__Saved data entries__:
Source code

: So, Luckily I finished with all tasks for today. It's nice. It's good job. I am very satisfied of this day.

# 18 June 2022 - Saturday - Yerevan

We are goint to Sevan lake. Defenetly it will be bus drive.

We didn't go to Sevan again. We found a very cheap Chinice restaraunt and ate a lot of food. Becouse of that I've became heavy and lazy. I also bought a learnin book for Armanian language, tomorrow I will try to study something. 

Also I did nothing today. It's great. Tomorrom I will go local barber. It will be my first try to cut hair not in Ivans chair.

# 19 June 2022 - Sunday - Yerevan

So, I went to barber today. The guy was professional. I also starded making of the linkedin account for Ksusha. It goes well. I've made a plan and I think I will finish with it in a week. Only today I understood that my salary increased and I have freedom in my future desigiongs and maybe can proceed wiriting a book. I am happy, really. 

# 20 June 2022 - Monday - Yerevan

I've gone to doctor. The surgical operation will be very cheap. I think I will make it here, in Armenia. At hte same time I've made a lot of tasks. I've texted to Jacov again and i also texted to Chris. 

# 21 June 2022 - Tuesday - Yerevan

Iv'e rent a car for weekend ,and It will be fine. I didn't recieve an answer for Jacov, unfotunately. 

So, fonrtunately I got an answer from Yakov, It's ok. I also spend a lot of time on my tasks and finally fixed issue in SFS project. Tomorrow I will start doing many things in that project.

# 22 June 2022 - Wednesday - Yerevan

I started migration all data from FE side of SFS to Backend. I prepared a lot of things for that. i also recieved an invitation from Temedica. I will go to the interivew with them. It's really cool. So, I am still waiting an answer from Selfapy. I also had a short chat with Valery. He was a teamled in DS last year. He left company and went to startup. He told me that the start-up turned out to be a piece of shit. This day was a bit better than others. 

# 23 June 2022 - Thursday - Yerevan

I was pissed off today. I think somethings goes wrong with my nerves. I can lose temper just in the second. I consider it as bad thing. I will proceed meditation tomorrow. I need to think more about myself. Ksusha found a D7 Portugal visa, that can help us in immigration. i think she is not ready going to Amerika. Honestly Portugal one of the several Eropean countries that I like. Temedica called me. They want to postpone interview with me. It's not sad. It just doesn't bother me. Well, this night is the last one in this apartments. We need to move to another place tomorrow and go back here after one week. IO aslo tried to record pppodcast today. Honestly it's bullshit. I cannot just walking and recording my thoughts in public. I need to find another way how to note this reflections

__DIRECTIONS FOR THIS TASK__: Print every one of the saved data entries above character for character, changing nothing.

__SOLUTION__:
Source code

: So, Luckily I finished with all tasks for today. It's nice. It's good job. I am very satisfied of this day.

# 18 June 2022 - Saturday - Yerevan

We are goint to Sevan lake. Defenetly it will be bus drive.

We didn't go to Sevan again. We found a very cheap Chinice restaraunt and ate a lot of food. Becouse of that I've became heavy and lazy. I also bought a learnin book for Armanian language, tomorrow I will try to study something. 

Also I did nothing today. It's great. Tomorrom I will go local barber. It will be my first try to cut hair not in Ivans chair.

# 19 June 2022 - Sunday - Yerevan

So, I went to barber today. The guy was professional. I also starded making of the linkedin account for Ksusha. It goes well. I've made a plan and I think I will finish with it in a week. Only today I understood that my salary increased and I have freedom in my future desigiongs and maybe can proceed wiriting a book. I am happy, really. 

# 20 June 2022 - Monday - Yerevan

I've gone to doctor. The surgical operation will be very cheap. I think I will make it here, in Armenia. At hte same time I've made a lot of tasks. I've texted to Jacov again and i also texted to Chris. 

# 21 June 2022 - Tuesday - Yerevan

Iv'e rent a car for weekend ,and It will be fine. I didn't recieve an answer for Jacov, unfotunately. 

So, fonrtunately I got an answer from Yakov, It's ok. I also spend a lot of time on my tasks and finally fixed issue in SFS project. Tomorrow I will start doing many things in that project.

# 22 June 2022 - Wednesday - Yerevan

I started migration all data from FE side of SFS to Backend. I prepared a lot of things for that. i also recieved an invitation from Temedica. I will go to the interivew with them. It's really cool. So, I am still waiting an answer from Selfapy. I also had a short chat with Valery. He was a teamled in DS last year. He left company and went to startup. He told me that the start-up turned out to be a piece of shit. This day was a bit better than others. 

# 23 June 2022 - Thursday - Yerevan

I was pissed off today. I think somethings goes wrong with my nerves. I can lose temper just in the second. I consider it as bad thing. I will proceed meditation tomorrow. I need to think more about myself. Ksusha found a D7 Portugal visa, that can help us in immigration. i think she is not ready going to Amerika. Honestly Portugal one of the several Eropean countries that I like. Temedica called me. They want to postpone interview with me. It's not sad. It just doesn't bother me. Well, this night is the last one in this apartments. We need to move to another place tomorrow and go back here after one week. IO aslo tried to record pppodcast today. Honestly it's bullshit. I cannot just walking and recording my thoughts in public. I need to find another way how to note this reflections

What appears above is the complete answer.